## JOB ITEM
Could you return the whole listing, character for character?

## MATERIALS PROVIDED
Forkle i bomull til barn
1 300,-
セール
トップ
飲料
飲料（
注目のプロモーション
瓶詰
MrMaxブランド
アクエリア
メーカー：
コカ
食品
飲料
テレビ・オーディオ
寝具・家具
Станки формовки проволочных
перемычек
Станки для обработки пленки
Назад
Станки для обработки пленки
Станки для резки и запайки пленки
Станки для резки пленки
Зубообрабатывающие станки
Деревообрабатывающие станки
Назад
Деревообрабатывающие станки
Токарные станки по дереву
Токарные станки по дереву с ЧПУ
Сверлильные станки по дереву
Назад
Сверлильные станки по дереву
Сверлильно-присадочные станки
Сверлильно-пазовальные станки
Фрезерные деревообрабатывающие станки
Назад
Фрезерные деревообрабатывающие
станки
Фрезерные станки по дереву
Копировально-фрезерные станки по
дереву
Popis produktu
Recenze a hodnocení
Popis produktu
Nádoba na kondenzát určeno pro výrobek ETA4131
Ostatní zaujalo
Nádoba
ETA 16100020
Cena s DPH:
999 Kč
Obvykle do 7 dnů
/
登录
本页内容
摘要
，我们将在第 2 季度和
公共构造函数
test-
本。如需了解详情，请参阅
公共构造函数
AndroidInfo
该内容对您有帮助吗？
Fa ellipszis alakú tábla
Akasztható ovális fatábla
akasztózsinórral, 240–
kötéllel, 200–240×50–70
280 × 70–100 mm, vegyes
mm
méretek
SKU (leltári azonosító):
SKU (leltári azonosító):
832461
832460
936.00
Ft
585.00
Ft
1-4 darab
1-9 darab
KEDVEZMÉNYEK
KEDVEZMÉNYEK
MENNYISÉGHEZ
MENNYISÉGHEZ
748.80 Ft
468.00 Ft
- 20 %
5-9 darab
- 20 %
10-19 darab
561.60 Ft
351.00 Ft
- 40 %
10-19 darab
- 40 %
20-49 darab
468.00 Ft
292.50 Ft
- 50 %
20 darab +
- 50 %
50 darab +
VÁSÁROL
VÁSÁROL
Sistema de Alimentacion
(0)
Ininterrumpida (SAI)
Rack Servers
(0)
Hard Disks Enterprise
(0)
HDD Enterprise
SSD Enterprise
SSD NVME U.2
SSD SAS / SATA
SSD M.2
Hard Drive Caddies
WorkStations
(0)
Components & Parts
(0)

## EXPECTED ANSWER
Forkle i bomull til barn
1 300,-
セール
トップ
飲料
飲料（
注目のプロモーション
瓶詰
MrMaxブランド
アクエリア
メーカー：
コカ
食品
飲料
テレビ・オーディオ
寝具・家具
Станки формовки проволочных
перемычек
Станки для обработки пленки
Назад
Станки для обработки пленки
Станки для резки и запайки пленки
Станки для резки пленки
Зубообрабатывающие станки
Деревообрабатывающие станки
Назад
Деревообрабатывающие станки
Токарные станки по дереву
Токарные станки по дереву с ЧПУ
Сверлильные станки по дереву
Назад
Сверлильные станки по дереву
Сверлильно-присадочные станки
Сверлильно-пазовальные станки
Фрезерные деревообрабатывающие станки
Назад
Фрезерные деревообрабатывающие
станки
Фрезерные станки по дереву
Копировально-фрезерные станки по
дереву
Popis produktu
Recenze a hodnocení
Popis produktu
Nádoba na kondenzát určeno pro výrobek ETA4131
Ostatní zaujalo
Nádoba
ETA 16100020
Cena s DPH:
999 Kč
Obvykle do 7 dnů
/
登录
本页内容
摘要
，我们将在第 2 季度和
公共构造函数
test-
本。如需了解详情，请参阅
公共构造函数
AndroidInfo
该内容对您有帮助吗？
Fa ellipszis alakú tábla
Akasztható ovális fatábla
akasztózsinórral, 240–
kötéllel, 200–240×50–70
280 × 70–100 mm, vegyes
mm
méretek
SKU (leltári azonosító):
SKU (leltári azonosító):
832461
832460
936.00
Ft
585.00
Ft
1-4 darab
1-9 darab
KEDVEZMÉNYEK
KEDVEZMÉNYEK
MENNYISÉGHEZ
MENNYISÉGHEZ
748.80 Ft
468.00 Ft
- 20 %
5-9 darab
- 20 %
10-19 darab
561.60 Ft
351.00 Ft
- 40 %
10-19 darab
- 40 %
20-49 darab
468.00 Ft
292.50 Ft
- 50 %
20 darab +
- 50 %
50 darab +
VÁSÁROL
VÁSÁROL
Sistema de Alimentacion
(0)
Ininterrumpida (SAI)
Rack Servers
(0)
Hard Disks Enterprise
(0)
HDD Enterprise
SSD Enterprise
SSD NVME U.2
SSD SAS / SATA
SSD M.2
Hard Drive Caddies
WorkStations
(0)
Components & Parts
(0)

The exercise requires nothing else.